Why is there suffering? I just don’t know what the answer is. I’m pretty sure that even in a world entirely free of structural violence, my mom still would have collapsed one day while weeding the asparagus patch, and the aneurysm in her brain still would have killed her a couple of days later, just a few weeks short of her fifty-first birthday. I’m pretty sure that when I got around to trying to get pregnant at the ripe old age of thirty-four, my ovaries still would have been old souls that were no longer going to produce viable eggs, because in the law of averages, someone has to be an outlier, and that just happened to be me.
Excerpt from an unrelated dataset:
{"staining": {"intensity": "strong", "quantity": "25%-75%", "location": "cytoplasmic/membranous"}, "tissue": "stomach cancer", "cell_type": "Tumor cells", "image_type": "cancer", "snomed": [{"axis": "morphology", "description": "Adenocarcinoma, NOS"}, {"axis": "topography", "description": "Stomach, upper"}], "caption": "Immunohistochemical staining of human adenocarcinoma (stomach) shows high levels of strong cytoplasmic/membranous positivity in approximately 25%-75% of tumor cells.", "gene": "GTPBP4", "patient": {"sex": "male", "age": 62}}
But I am also pretty sure that a whole lot of suffering in the world – so very much of it – is caused by structural violence. Which is another way of saying that a whole lot of the suffering in the world is caused by sin. That, of course, is a word which is sort of out of vogue these days, among progressive intellectuals at least. I think it’s a shame that it’s been so co-opted by the fundamentalist religious right-wing. Indeed, now that I think of it, “sin” has itself become a form of structural violence. But I’m comfortable reclaiming it, because I do think there is such a thing. I probably prefer Michael’s formulation (and I’m loosely paraphrasing here because I don’t know how to find this particular conversation on his Facebook page) – that sin is anything which takes us out of loving relationship with each other and God. Structural violence, sin, broken relationship …. however you want to define it, or whatever you want to call it, it seems to me that a whole lot of suffering is caused by it.
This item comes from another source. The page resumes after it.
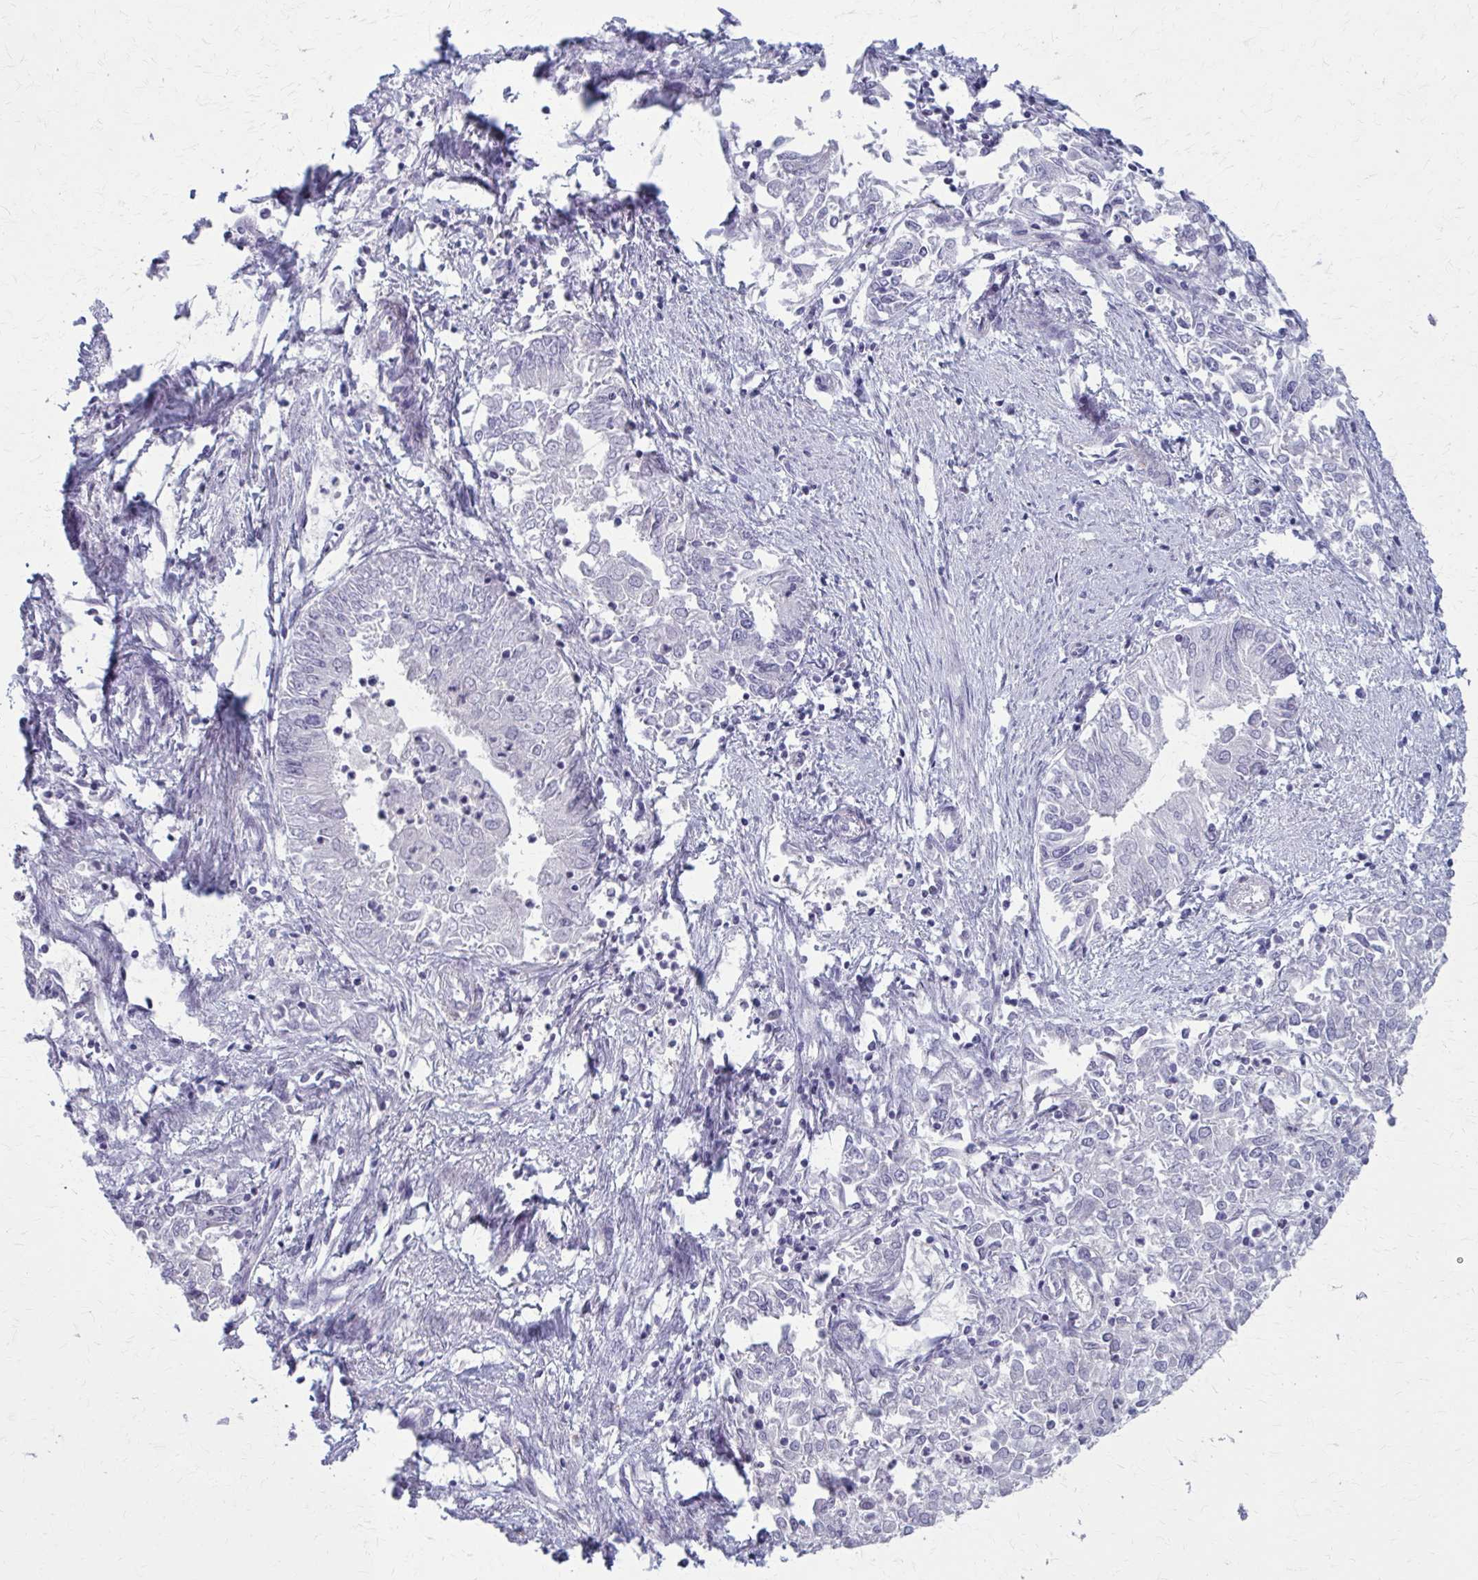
{"staining": {"intensity": "negative", "quantity": "none", "location": "none"}, "tissue": "endometrial cancer", "cell_type": "Tumor cells", "image_type": "cancer", "snomed": [{"axis": "morphology", "description": "Adenocarcinoma, NOS"}, {"axis": "topography", "description": "Endometrium"}], "caption": "Endometrial adenocarcinoma was stained to show a protein in brown. There is no significant expression in tumor cells. (Brightfield microscopy of DAB (3,3'-diaminobenzidine) immunohistochemistry at high magnification).", "gene": "CASQ2", "patient": {"sex": "female", "age": 57}}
And where is God in all this? I think for a lot of folks that’s the hardest question when faced with inexplicable suffering. I know such suffering can cause some to lose their faith, or at least to question it. For me, actually, the opposite is true. For me, if sin is that which pulls us out of loving relationship, then God is that which puts us back together. And I know that even in the face of so much suffering in the world, there is also so much goodness and beauty and abundance. I know too, though I surely don’t understand the mystery of it, that somehow that goodness and beauty and abundance often flows right out of suffering, even the sort that results from sin. My God is the God of that goodness and beauty and abundance, even the kind that is forged in a crucible of suffering. Why God isn’t bigger than sin, why God can’t just vanquish sin and suffering in one fell swoop, I don’t know. Maybe God isn’t all-powerful in that way. Maybe God needs us as much as we need God. Maybe the more we’re in loving relationship with God – which is the same thing as saying the more we’re in loving relationship with each other -- the less power sin and suffering have over the world.
I surely could be wrong. But if faith is being sure of what we hope for*, then my faith in that God is like a rock, even in the face of inexplicable suffering.
edited to add: this is from Bart Campolo.